LaDonna asserts that the trial court erred in awarding interest and reimbursement for taxes because LeRoy and Marie, in their amended complaint, demanded only “a fair amount for cash rental upon said property _” We disagree. Rule 8(f), N.D.R.Civ.P., provides that “[a]ll pleadings shall be so construed as to do substantial justice.” Furthermore, Rule 54(c), N.D.R.Civ.P., provides that “[ejxcept as to a party against whom a judgment is entered by default, every final judgment shall grant the relief to which the party in whose favor it is rendered is entitled, even if the party has not demanded such relief in his pleadings.” In view of our liberal pleading rules and the fact that the trial court treated this case as an equitable matter, we conclude that the trial court did not err in the type of relief awarded.

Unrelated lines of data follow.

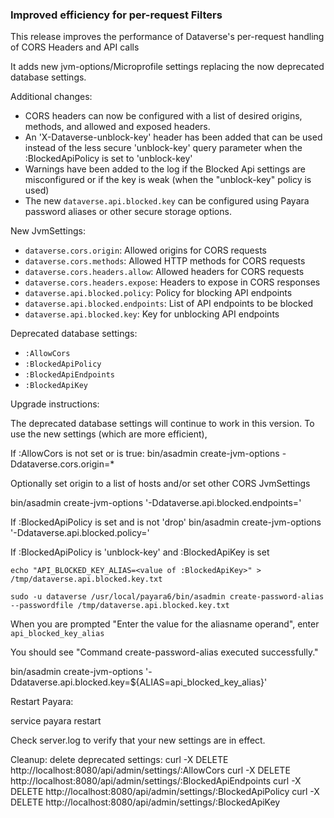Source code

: ### Improved efficiency for per-request Filters

This release improves the performance of Dataverse's per-request handling of CORS Headers and API calls

It adds new jvm-options/Microprofile settings replacing the now deprecated database settings.

Additional changes:

- CORS headers can now be configured with a list of desired origins, methods, and allowed and exposed headers.
- An 'X-Dataverse-unblock-key' header has been added that can be used instead of the less secure 'unblock-key' query parameter when the :BlockedApiPolicy is set to 'unblock-key'
- Warnings have been added to the log if the Blocked Api settings are misconfigured or if the key is weak (when the "unblock-key" policy is used)
- The new `dataverse.api.blocked.key` can be configured using Payara password aliases or other secure storage options. 

New JvmSettings:
- `dataverse.cors.origin`: Allowed origins for CORS requests
- `dataverse.cors.methods`: Allowed HTTP methods for CORS requests
- `dataverse.cors.headers.allow`: Allowed headers for CORS requests
- `dataverse.cors.headers.expose`: Headers to expose in CORS responses
- `dataverse.api.blocked.policy`: Policy for blocking API endpoints
- `dataverse.api.blocked.endpoints`: List of API endpoints to be blocked
- `dataverse.api.blocked.key`: Key for unblocking API endpoints

Deprecated database settings:
- `:AllowCors`
- `:BlockedApiPolicy`
- `:BlockedApiEndpoints`
- `:BlockedApiKey`


Upgrade instructions:

The deprecated database settings will continue to work in this version. To use the new settings (which are more efficient),

If :AllowCors is not set or is true:
bin/asadmin create-jvm-options -Ddataverse.cors.origin=*

Optionally set origin to a list of hosts and/or set other CORS JvmSettings

bin/asadmin create-jvm-options '-Ddataverse.api.blocked.endpoints=<current :BlockedApiEndpoints>'

If :BlockedApiPolicy is set and is not 'drop'
bin/asadmin create-jvm-options '-Ddataverse.api.blocked.policy=<current :BlockedApiPolicy>'

If :BlockedApiPolicy is 'unblock-key' and :BlockedApiKey is set

   `echo "API_BLOCKED_KEY_ALIAS=<value of :BlockedApiKey>" > /tmp/dataverse.api.blocked.key.txt`

   `sudo -u dataverse /usr/local/payara6/bin/asadmin create-password-alias --passwordfile /tmp/dataverse.api.blocked.key.txt`

   When you are prompted "Enter the value for the aliasname operand", enter `api_blocked_key_alias`

   You should see "Command create-password-alias executed successfully."

   bin/asadmin create-jvm-options '-Ddataverse.api.blocked.key=${ALIAS=api_blocked_key_alias}'
   
   Restart Payara:
   
service payara restart

Check server.log to verify that your new settings are in effect.
   
Cleanup: delete deprecated settings:
curl -X DELETE http://localhost:8080/api/admin/settings/:AllowCors
curl -X DELETE http://localhost:8080/api/admin/settings/:BlockedApiEndpoints
curl -X DELETE http://localhost:8080/api/admin/settings/:BlockedApiPolicy
curl -X DELETE http://localhost:8080/api/admin/settings/:BlockedApiKey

LaDonna also asserts that she has been “deprived of due process.” This is the extent of her argument. Suffice it to say that her allegation is not sufficient to raise a constitutional issue. E.g., Jones v. North Dakota Workmen’s Comp. Bureau, 334 N.W.2d 188, 192 (N.D.1983).

For the reasons stated in this opinion, the judgment is affirmed.

ERICKSTAD, C.J., and VANDE WALLE, J., concur.

. In New Jersey Highway Authority v. Renner, 32 N.J.Super. 197, 201-202, 108 A.2d 107, 109 (1954), the Superior Court of New Jersey distinguished Volk and disallowed interest in a case where under the terms of the contract “the purchase money was not due until 30 days after the delivery of the deed, and Mrs. Renner never tendered the deed until after judgment,” and where her attorney stipulated that “it was folly to contest the issue of specific performance.” We do not believe that the Renner decision renders Volk inapplicable to the facts of this case.

Although the option contract in this case provided that "the purchase price shall be paid at the time of recording such deed,” this provision in itself should not bar the award of interest. It is true that the terms of a sales agreement may operate in some cases to prevent a vendor from receiving interest on the purchase price. See Annot., 75 A.L.R., supra, at 343-345. However, where the vendee is already in possession of the property, we assume it would be common that delivery or recording of the deed would trigger payment. As noted earlier herein, the general rule pertains to vendees already in possession, as in the instant case.

Furthermore, Renner is distinguishable from the instant case because we cannot say that it was "folly” or "frivolous” for LeRoy and Marie to contest the issue of specific performance in the prior proceeding.